Гангренозная пиодермия (pyodermia gangrenosa). Этиология и патогенез не ясны. При посевах определяется полимикробная флора (стафилококки, стрептококки, кишечная палочка, дифтероиды и др.). Высказывается предположение, что гангренозная пиодермия развивается по механизму феномена Санарелли — Шварцмана (см. Шварцмана феномен). Нередко отмечается гипогаммаглобулинемия. Гистологически в верхних отделах дермы обнаруживают острый воспалительный инфильтрат и очаги некроза. В средних и глубоких частях дермы инфильтрат приобретает характер гранулемы. Поражение кожи начинается с образования фурункулоподобного инфильтрата, который быстро распадается с образованием язвы, последовательно увеличивающейся путем периферического роста и нередко достигающей значительной величины. Дно язвы покрыто легко кровоточащими грануляциями с небольшими участками некроза. Края язвы отечны, возвышаются в виде валика синюшно-красного цвета, подрыты, из-под них выделяется гной. Заживление начинается с центра, вследствие чего язвы последовательно принимают кольцевидный характер. После заживления нередко наблюдаются рецидивы. Поражение кожи часто сочетается с хроническим язвенным колитом, реже с хроническим бронхитом, инфекционным полиартритом. Течение длительное. Прогноз неблагоприятен.

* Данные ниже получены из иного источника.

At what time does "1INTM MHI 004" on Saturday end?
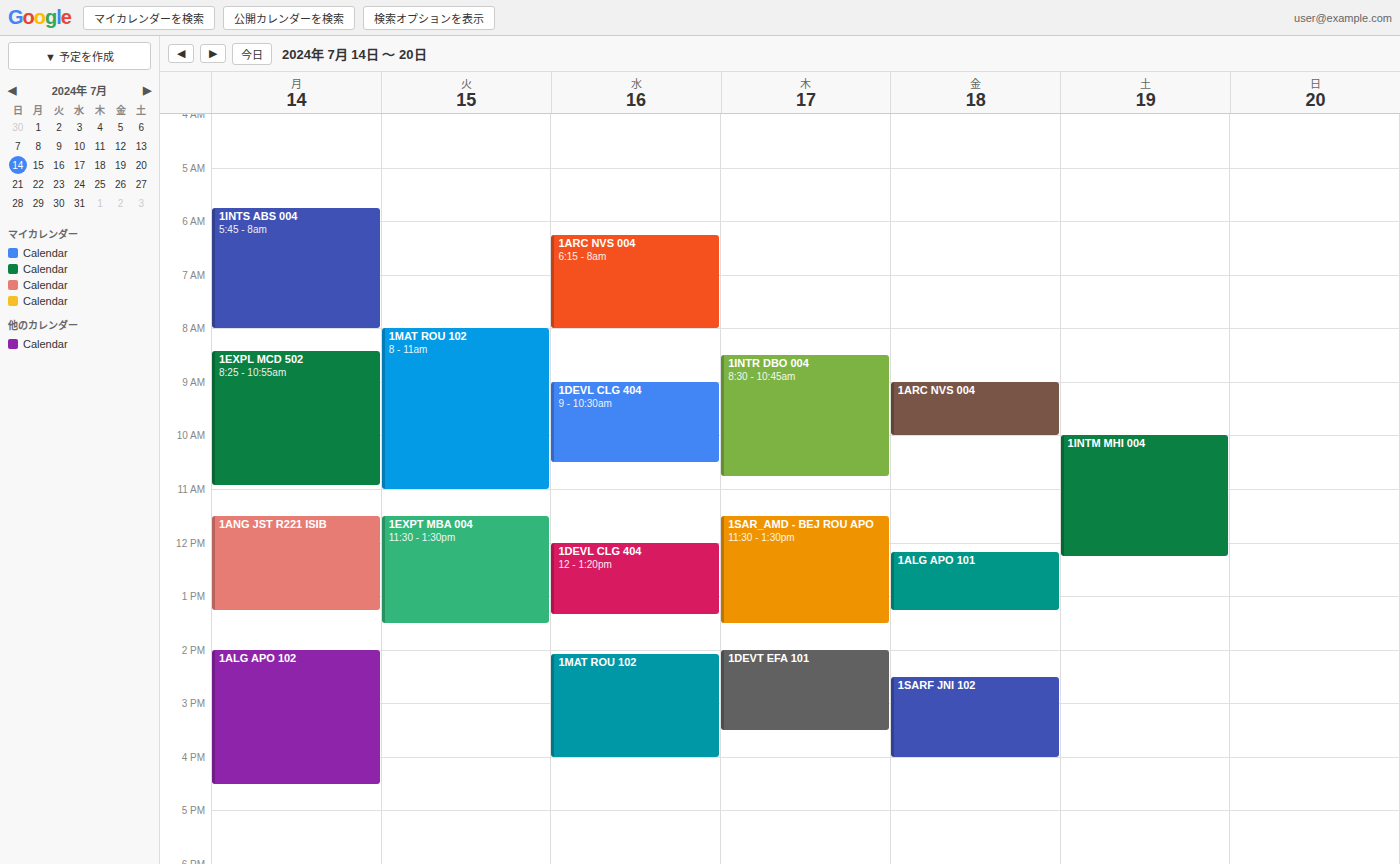
12:15 PM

Пиоаллергиды (Л. Н. Машкиллейсон и Д. А. Трутнев) — вторичные высыпания, возникающие у больных каким-либо первичным хроническим пиококковым поражением кожи (чаще стрептококковым, реже стафилококковым), в результате раздражения (медикаментозного, механического) первичного очага или введения биологических препаратов (вакцина, анатоксин и др.). Патогенез точно не установлен. Одни авторы вторичные высыпания рассматривают как аллергическую реакцию на поступающие гематогенно продукты распада микробов (или тканей кожи), другие — как нервнорефлекторный процесс. Возникают остро в виде распространенных папуло-везикулезных, эритематозных, эритематосквамозных, пустулезных высыпаний. Иногда сопровождаются общей реакцией (общее недомогание, повышение температуры, головная боль). Продержавшись от нескольких дней до 1—2 недель, высыпание проходит.